> [Provided material]

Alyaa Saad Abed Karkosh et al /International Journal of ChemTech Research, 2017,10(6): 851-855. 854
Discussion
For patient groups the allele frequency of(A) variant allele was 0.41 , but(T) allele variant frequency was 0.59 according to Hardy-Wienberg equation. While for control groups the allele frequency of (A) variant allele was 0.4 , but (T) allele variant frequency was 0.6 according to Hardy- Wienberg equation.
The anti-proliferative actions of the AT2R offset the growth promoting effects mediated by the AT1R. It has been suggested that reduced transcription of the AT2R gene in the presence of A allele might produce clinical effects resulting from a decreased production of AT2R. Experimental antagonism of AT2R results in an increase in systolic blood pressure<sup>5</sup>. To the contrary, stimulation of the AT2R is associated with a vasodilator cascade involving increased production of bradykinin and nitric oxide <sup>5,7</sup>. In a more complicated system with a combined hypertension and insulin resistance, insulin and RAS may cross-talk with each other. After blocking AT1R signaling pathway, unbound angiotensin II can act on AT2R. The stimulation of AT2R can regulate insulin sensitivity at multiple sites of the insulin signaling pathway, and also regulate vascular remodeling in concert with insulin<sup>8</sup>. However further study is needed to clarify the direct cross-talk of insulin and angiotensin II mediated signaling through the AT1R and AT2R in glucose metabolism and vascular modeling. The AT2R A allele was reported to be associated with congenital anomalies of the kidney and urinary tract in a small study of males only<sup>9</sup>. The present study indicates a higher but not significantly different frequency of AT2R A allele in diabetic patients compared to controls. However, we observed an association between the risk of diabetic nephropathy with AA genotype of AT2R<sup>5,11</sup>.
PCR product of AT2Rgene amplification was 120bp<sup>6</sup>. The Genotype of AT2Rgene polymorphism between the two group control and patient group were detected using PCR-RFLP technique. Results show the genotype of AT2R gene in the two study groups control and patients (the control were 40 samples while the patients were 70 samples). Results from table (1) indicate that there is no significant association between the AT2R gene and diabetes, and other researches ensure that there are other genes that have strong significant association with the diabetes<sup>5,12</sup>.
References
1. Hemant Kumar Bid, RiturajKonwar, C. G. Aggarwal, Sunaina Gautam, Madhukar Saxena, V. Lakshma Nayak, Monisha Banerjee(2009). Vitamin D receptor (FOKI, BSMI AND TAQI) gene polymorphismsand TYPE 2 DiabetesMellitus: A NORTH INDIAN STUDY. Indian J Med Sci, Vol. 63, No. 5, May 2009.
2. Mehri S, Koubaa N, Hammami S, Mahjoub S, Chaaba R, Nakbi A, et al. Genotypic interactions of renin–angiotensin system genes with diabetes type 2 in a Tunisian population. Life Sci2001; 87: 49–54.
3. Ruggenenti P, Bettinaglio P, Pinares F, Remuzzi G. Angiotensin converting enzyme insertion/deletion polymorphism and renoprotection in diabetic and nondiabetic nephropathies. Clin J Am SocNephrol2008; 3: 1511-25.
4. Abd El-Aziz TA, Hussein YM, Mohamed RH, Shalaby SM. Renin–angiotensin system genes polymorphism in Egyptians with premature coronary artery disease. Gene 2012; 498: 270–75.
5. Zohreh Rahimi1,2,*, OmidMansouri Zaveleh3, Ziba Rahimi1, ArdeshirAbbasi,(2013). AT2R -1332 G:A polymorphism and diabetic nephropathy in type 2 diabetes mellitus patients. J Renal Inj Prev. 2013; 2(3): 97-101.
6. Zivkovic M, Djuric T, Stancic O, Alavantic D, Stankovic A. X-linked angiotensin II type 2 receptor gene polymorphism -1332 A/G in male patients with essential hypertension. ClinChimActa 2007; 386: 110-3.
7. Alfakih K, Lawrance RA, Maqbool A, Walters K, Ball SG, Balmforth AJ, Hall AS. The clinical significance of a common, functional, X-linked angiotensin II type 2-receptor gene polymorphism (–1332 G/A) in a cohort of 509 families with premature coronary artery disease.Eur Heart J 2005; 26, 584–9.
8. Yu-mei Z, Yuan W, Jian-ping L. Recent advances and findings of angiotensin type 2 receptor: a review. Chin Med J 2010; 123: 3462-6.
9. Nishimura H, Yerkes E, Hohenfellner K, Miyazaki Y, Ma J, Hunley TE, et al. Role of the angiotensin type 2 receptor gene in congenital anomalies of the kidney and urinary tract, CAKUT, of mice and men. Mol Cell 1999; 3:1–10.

> [Task details]
Return each line of the preceding material in which "coronary" can be found.

> [Solution]
4. Abd El-Aziz TA, Hussein YM, Mohamed RH, Shalaby SM. Renin–angiotensin system genes polymorphism in Egyptians with premature coronary artery disease. Gene 2012; 498: 270–75.
7. Alfakih K, Lawrance RA, Maqbool A, Walters K, Ball SG, Balmforth AJ, Hall AS. The clinical significance of a common, functional, X-linked angiotensin II type 2-receptor gene polymorphism (–1332 G/A) in a cohort of 509 families with premature coronary artery disease.Eur Heart J 2005; 26, 584–9.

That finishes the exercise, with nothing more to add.